At least two art museums in Boston, the Museum Of Fine Arts and the Institute of Contemporary Art, have announced that admission on Tuesday will be free as a service to a city still dealing with the trauma of the explosions Monday at the finish line of the Boston Marathon. Admission to the MFA is normally $23-25, while admission to the ICA is normally $10-15.

According to its website, the MFA is currently featuring exhibitions of samurai armor, Bruce Davidson's photographs of East Harlem in the 1960s, and Paul Cezanne's The Large Bathers, on loan from the Philadelphia Museum of Art, among many, many other offerings. The ICA, meanwhile, has an exhibit featuring San Francisco graffiti artist Barry McGee and an installation by visual artist Haegue Yang that incorporates trees as well as sculptures and collages.

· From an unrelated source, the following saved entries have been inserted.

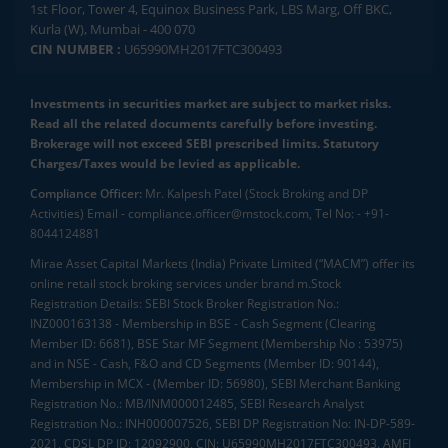
1st Floor, Tower 4, Equinox Business Park, LBS Marg, Off BKC,
Kurla (W), Mumbai - 400 070
CIN NUMBER :
U65990MH2017FTC300493
Investments in securities market are subject to market risks.
Read all the related documents carefully before investing.
Brokerage will not exceed SEBI prescribed limits. Statutory
Charges/Taxes would be levied as applicable.
Compliance Officer:
Mr. Kalpesh Patel (Stock Broking and DP
Activities) Email - compliance.officer@mstock.com, Tel No: - +91-
8044124881
Mirae Asset Capital Markets (India) Private Limited (“MACM”) offer its
online retail stock broking services under brand m.Stock
Registration Details: SEBI Stock Broker Registration No.:
INZ000163138 - Membership in BSE - Cash Segment (Clearing
Member ID: 6681), BSE Star MF Segment (Membership No : 53975)
and in NSE - Cash, F&O and CD Segments (Member ID: 90144),
Membership in MCX - (Member ID: 56980), SEBI Merchant Banking
Registration No.: MB/INM000012485, SEBI Research Analyst
Registration No.: INH000007526, SEBI DP Registration No: IN-DP-589-
2021, CDSL DP ID: 12092900, CIN: U65990MH2017FTC300493. AMFI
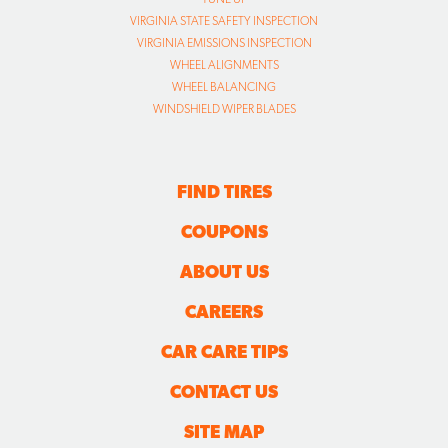
VIRGINIA STATE SAFETY INSPECTION
VIRGINIA EMISSIONS INSPECTION
WHEEL ALIGNMENTS
WHEEL BALANCING
WINDSHIELD WIPER BLADES
FIND TIRES
COUPONS
ABOUT US
CAREERS
CAR CARE TIPS
CONTACT US
SITE MAP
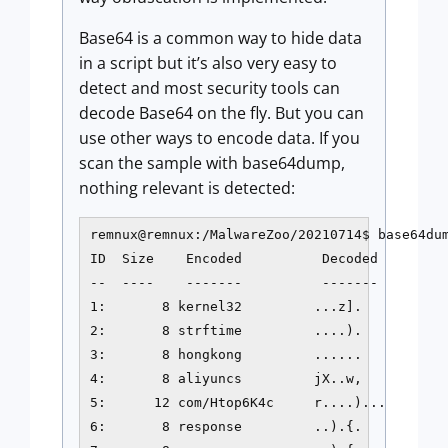
Base64 is a common way to hide data
in a script but it’s also very easy to
detect and most security tools can
decode Base64 on the fly. But you can
use other ways to encode data. If you
scan the sample with base64dump,
nothing relevant is detected:
remnux@remnux:/MalwareZoo/20210714$ base64dum
ID  Size    Encoded          Decoded         
--  ----    -------          -------         
1:       8 kernel32         ...z].           
2:       8 strftime         ....).           
3:       8 hongkong         ......           
4:       8 aliyuncs         jX..w,           
5:      12 com/Htop6K4c     r....)...        
6:       8 response         ..).{.           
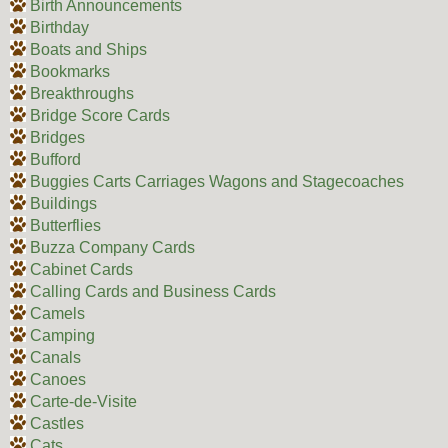
Birth Announcements
Birthday
Boats and Ships
Bookmarks
Breakthroughs
Bridge Score Cards
Bridges
Bufford
Buggies Carts Carriages Wagons and Stagecoaches
Buildings
Butterflies
Buzza Company Cards
Cabinet Cards
Calling Cards and Business Cards
Camels
Camping
Canals
Canoes
Carte-de-Visite
Castles
Cats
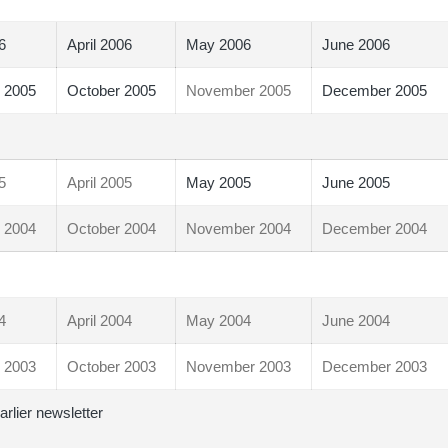
6
April 2006
May 2006
June 2006
 2005
October 2005
November 2005
December 2005
5
April 2005
May 2005
June 2005
 2004
October 2004
November 2004
December 2004
4
April 2004
May 2004
June 2004
 2003
October 2003
November 2003
December 2003
arlier newsletter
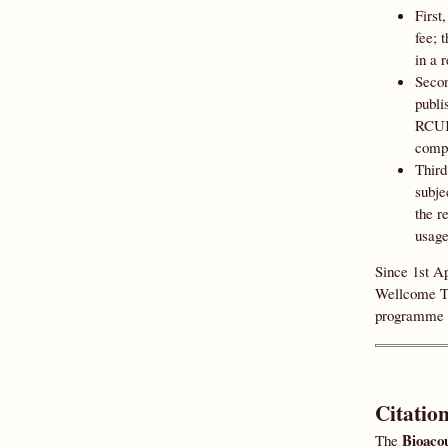
First
fee; 
in a 
Secon
publi
RCUK 
compl
Third
subje
the r
usage
Since 1st A
Wellcome Tr
programme 
Citatio
Bioacou
The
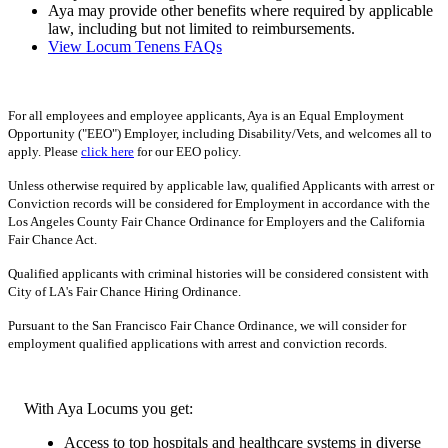
Aya may provide other benefits where required by applicable
law, including but not limited to reimbursements.
View Locum Tenens FAQs
For all employees and employee applicants, Aya is an Equal Employment
Opportunity ("EEO") Employer, including Disability/Vets, and welcomes all to
apply. Please
click here
for our EEO policy.
Unless otherwise required by applicable law, qualified Applicants with arrest or
Conviction records will be considered for Employment in accordance with the
Los Angeles County Fair Chance Ordinance for Employers and the California
Fair Chance Act.
Qualified applicants with criminal histories will be considered consistent with
City of LA's Fair Chance Hiring Ordinance.
Pursuant to the San Francisco Fair Chance Ordinance, we will consider for
employment qualified applications with arrest and conviction records.
With Aya Locums you get:
Access to top hospitals and healthcare systems in diverse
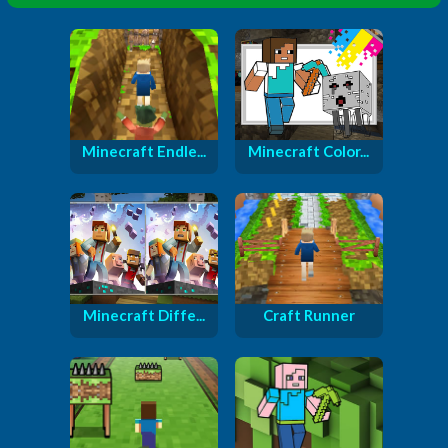
Minecraft Endle...
Minecraft Color...
Minecraft Diffe...
Craft Runner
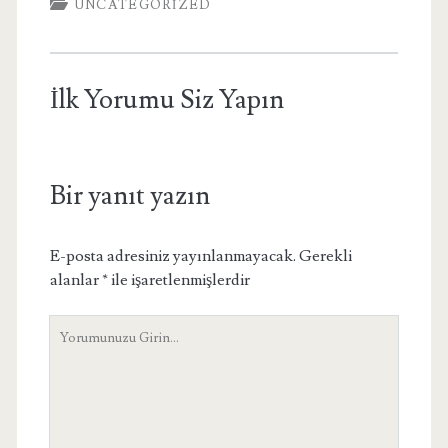
UNCATEGORIZED
İlk Yorumu Siz Yapın
Bir yanıt yazın
E-posta adresiniz yayınlanmayacak.
Gerekli
alanlar
*
ile işaretlenmişlerdir
Yorumunuz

Both museums announced the day of free admission on Twitter in similar terms: The MFA said, "The MFA will be free today. We hope the Museum will be a place of respite for our community." The ICA said, "ICA admission is free for all visitors today. We hope the museum will offer a place of community & reflection." They hashtagged their announcement, "#WeAreBoston."

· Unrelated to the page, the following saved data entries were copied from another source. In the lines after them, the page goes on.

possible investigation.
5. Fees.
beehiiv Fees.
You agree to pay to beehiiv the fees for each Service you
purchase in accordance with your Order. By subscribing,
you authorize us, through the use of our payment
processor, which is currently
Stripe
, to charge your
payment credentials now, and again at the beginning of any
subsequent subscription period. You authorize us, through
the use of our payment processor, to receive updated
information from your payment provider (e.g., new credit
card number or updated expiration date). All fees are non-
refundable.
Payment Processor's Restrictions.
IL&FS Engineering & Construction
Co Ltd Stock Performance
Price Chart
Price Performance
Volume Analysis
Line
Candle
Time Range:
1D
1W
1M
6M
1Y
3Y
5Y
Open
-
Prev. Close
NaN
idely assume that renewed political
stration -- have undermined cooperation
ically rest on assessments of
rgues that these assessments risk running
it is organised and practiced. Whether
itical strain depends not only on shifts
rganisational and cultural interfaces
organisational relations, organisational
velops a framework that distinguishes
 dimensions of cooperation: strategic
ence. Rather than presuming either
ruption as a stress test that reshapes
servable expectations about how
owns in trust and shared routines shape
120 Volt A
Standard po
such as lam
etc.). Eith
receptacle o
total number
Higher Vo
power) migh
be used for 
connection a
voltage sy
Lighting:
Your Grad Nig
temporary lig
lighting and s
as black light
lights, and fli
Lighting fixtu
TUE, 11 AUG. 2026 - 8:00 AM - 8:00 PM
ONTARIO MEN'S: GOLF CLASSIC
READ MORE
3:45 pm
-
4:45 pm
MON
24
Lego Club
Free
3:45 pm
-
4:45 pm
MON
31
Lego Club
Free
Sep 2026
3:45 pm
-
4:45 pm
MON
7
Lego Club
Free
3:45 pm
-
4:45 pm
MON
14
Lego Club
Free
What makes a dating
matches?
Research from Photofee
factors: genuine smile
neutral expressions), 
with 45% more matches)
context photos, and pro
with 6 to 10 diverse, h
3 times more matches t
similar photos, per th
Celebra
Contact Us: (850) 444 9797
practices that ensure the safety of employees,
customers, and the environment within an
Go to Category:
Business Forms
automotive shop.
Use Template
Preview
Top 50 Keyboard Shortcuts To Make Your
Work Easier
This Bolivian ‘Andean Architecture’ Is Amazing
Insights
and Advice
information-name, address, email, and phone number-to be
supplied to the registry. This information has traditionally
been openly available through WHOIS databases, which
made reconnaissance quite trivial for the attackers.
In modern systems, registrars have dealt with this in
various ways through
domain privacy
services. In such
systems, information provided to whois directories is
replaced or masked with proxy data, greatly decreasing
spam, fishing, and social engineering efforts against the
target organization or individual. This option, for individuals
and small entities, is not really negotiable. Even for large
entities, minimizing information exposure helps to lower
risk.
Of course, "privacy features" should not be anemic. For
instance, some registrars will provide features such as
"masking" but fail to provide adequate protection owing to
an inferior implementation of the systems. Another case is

The decision is reminiscent of one made by some New York museums after the attacks of Sept. 11, 2001. Back then, NPR's Susan Stamberg reflected on the issue of art as a source of comfort after she visited the Phillips Collection in Washington, where the arrival of some of the elements for an exhibition of French paintings had been delayed by the airport restrictions in place at the time. While not all the planned works were there, Stamberg had this to say:

What is on display is a cornucopia of 19th-century beauty — and, yes, comfort. Paintings from museums and collectors in Paris, Orleans, Amsterdam, Boston, St. Louis, Denver — so many places. Paintings by the French masters — bruised pears and an exuberance of flowers by Courbet, two white Manet peonies in close-up that swirl like satin ballgowns. Van Gogh is there: Tahitian oranges that look as if Gauguin painted them with sunset; and moonlight colors some Cezanne apples. Simple objects we all know — plums, onions, a paring knife, shoes — celebrated in oil paint by artists who were making revolution with their quick brush strokes. Seeing them now is a reminder of the ordinary things that make up and pleasure our lives — and, through art, last.